§ Text provided
===

Government seeks to formalise Heritage
Fund
Photo
courtesy bpTT

BpTT
chairman and CEO Robert Riley, second from left,
takes Prime Minister Patrick Manning, right, and
Energy Minister Dr Lenny Saith, left, on a tour
of the Ibis Deep exploration rig in July.
By Sherwin Long
The Trinidad Guardian
Port
Spain
Petroleumworld.com
10 08 06
Given
the wealth T&T is amassing from high energy
prices, the Government is seeking to better prepare
for a rainy day by revamping its revenue stabilisation
fund legislation.
Currently,
the country’s Revenue Stabilisation Fund has
$5.4 billion and the Heritage and Stabilisation
Fund Bill 2006 is before Parliament.
But,
according to the International Monetary Fund (IMF),
for the State to truly maximise its earnings it
must follow best practices plus fashion its new
fund after the Norwegian model.
The
stabilisation fund is based more on short-term price
swings while the heritage fund focuses on a long-term
solution to the vagaries of a resource-based economy.
However,
in order for T&T to emulate the success of Norway’s
State Petroleum Fund, several operational, asset
management and transparency standards should be
followed.
The
following is a summary of key elements of the Heritage
and Stabilisation Fund:
The
fund
According
to the legislation, the fund will provide savings
for future generations and weather the storm in
case of a drop in oil or natural gas prices.
Since
T&T’s hydrocarbon resources are a depleting
resource, the legislation wants to develop alternative
income to support state expenditure.
The
Government intends to transfer monies from the Revenue
Stabilisation Fund to the new fund and use money
earned from petroleum taxes and royalties.
From
petroleum production, the money deposited into the
fund will be based on a scale.
The
scale will be dependent on estimated petroleum revenues
for each quarter.
If
the revenues exceed the projection by more than
ten per cent this excess will be placed in the fund.
However,
if the revenues are lower than ten per cent then
the Finance Minister would have leeway on how much
money is deposited into the fund.
As
a check and balance against fluctuations, the deposit
will have to be made no later than one month following
the end of the quarter.
The
investment assets of the fund will be held in the
financial investment portfolio while “the
cash resources” will be held in the financial
investment account.
In
describing this account, the legislation states
that the “resources” will be invested
in “international investment instruments including
highly-liquid fixed income securities as well as
in bonds and equities.”

===

§ Source material
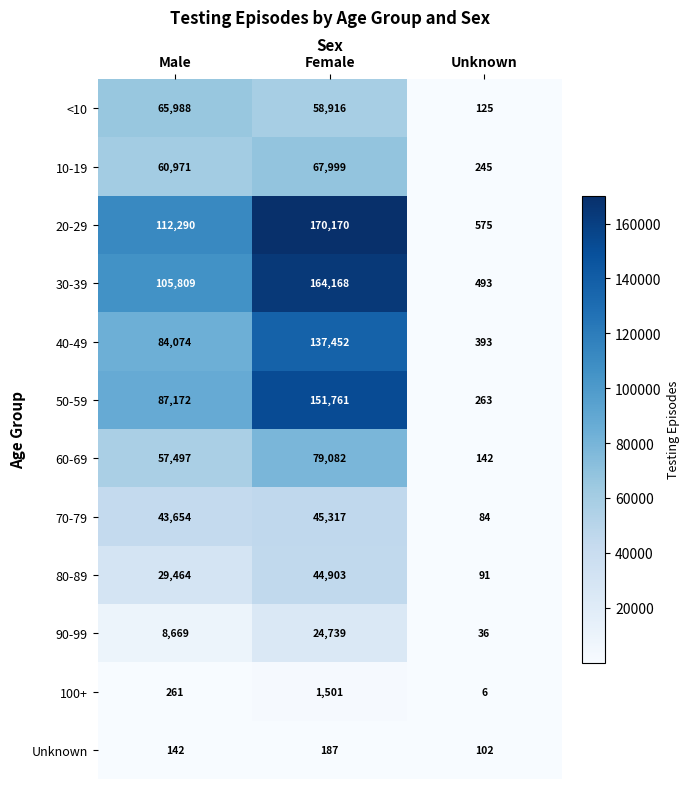

What is the spread (max minus min) of values at Female?

169983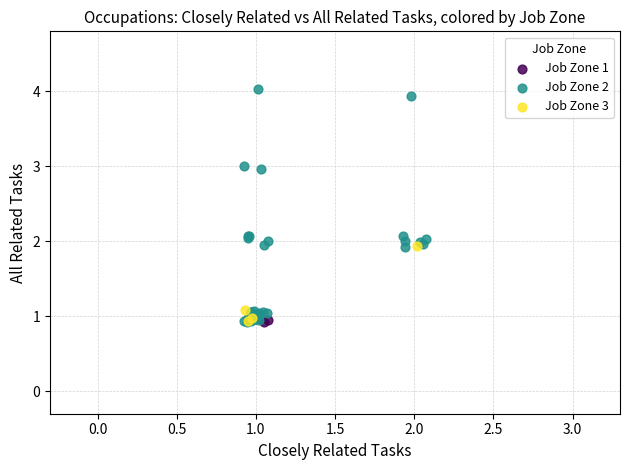

What are all the series names shown in the legend?

Job Zone 1, Job Zone 2, Job Zone 3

===

§ Activity A
According to the Heritage Fund article, why does the legislation seek to develop alternative income to support state expenditure?
§ Activity B
Quote the Heritage Fund article from "By Sherwin Long" to "fund legislation.".

§ Result A
The legislation seeks alternative income because T&T's hydrocarbon resources are a depleting resource.

§ Result B
By Sherwin Long
The Trinidad Guardian
Port
Spain
Petroleumworld.com
10 08 06
Given
the wealth T&T is amassing from high energy
prices, the Government is seeking to better prepare
for a rainy day by revamping its revenue stabilisation
fund legislation.